As a pastor I have seen it all! Well, not really all, but between what I hear and what I see in people it feels that way at times. When it comes to how people approach the concept of marriage, it is no different. Frankly, most people in the LGBT community ignored it because they could not legally marry, and those who did often downplayed its significance when the spiritual marriage was falling apart.
Now that we seem to be pressing toward nationwide legalization—with thirty-six states (either by choice or force of law) having legal wedlock in place for LGBT couples—we seem to be giddy about the prospects of it coming to Tennessee. But marriage brings potential perils for our own joy and long-term well-being: look at the very high rates of heterosexual divorce that led to more pain and poverty than if the couples had never married, often hurting innocent children and family members in the process.
The cost of seeing marriage as nothing more than legal can be staggering. So, over the years, I have learned some things that are needed to make marriage—whether same or opposite gender—productive in every way.
What I learned early on is that people so “fall in love” that they miss out on significant discussions about values, finances, faith, family, goals, and dreams. If you want to be the next Nashville billionaire, your values will be very different than those of a person who wants to live in a micro-home made of and filled with recycled materials. Neither is bad, but each has a very different destination.
Likewise, not understanding, appreciating, and supporting your partner’s spiritual life means that you are ignoring a full third of the person (we are Mind, Body, and Spirit). To make a choice of partner based on just one or two of those will lead to disaster every time. The couples that make it have a rugged honesty about themselves and a willingness to compromise on values that are not core, precisely because they share their core values.
I remember one couple that came to get married in a religious ceremony that had not had any of these talks. They seemed very much in love, and they tried to paint a picture of “all is perfect in paradise.” Yet, as we talked more, it became evident that though they used the same words, those words had very different meanings to each of them. Over the months of meetings in preparation, they finally realized that what they thought were common beliefs were actually just common words: Being from different social spheres, they had very different understandings of them. They postponed their joyous occasion to spend a full year discussing and exploring with each other what they jointly wanted life to be like when they got married. This process, I believe, has made them one of the most successful couples I have known.
The other piece that I think people miss is that marriage is not about making you happy. Happiness comes and goes. I tell people that marriage should make you holy (as in a better, kinder, gentler, more generous person) and that, from that, happiness and joy will flow. You can never out-give God and you can never overestimate what God will do through you if you view marriage as more about becoming better than about becoming happy. You see, if you think it is about happiness, you are setting yourself up for constant disappointment, whereas if you are focused on getting better, you will always find more joy in the next day.

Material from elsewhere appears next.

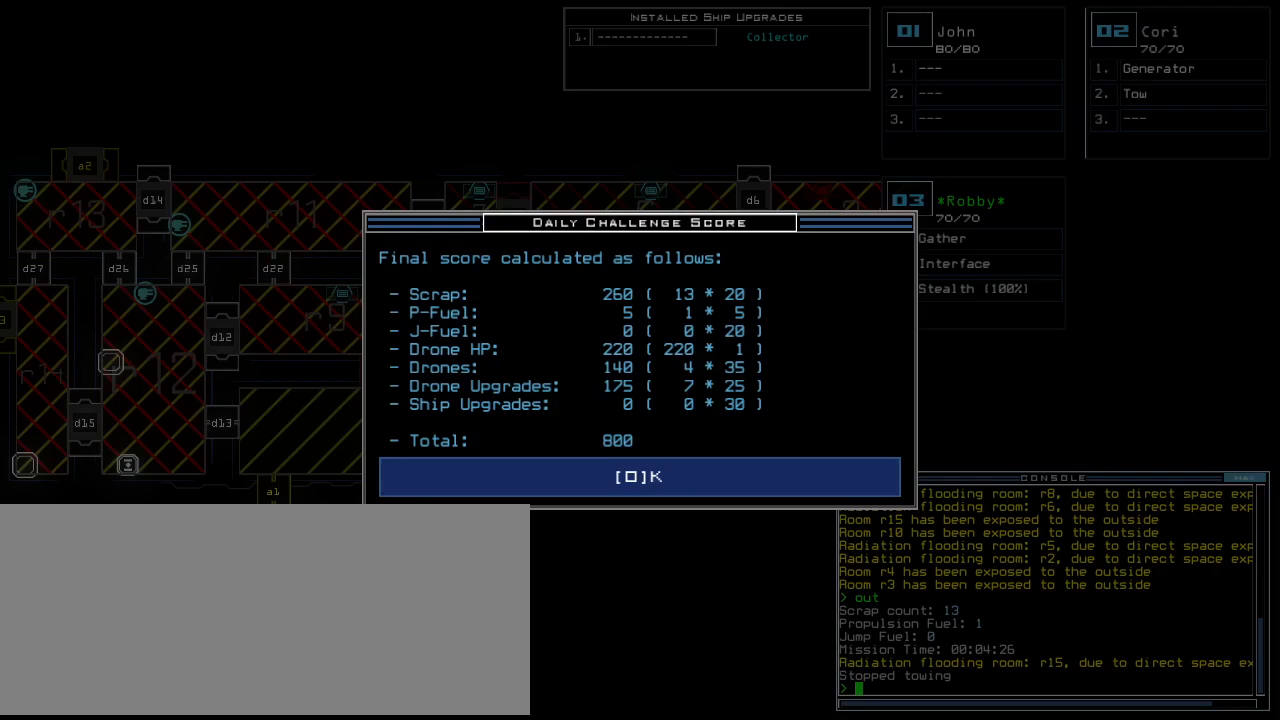
{"keys": [], "events": []}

We think of marriage as “unto death do us part,” and it is good that we do. Yet that death need not be a mental or spiritual one, if we do the initial foundation work on values and spirit—work that was needed to begin with. My prayer is that your marriage be not merely legal, but more importantly a spiritual union between two people with compatible values, shared goals, and interdependent dreams, for that is what will make your marriage truly “unto death do us part.”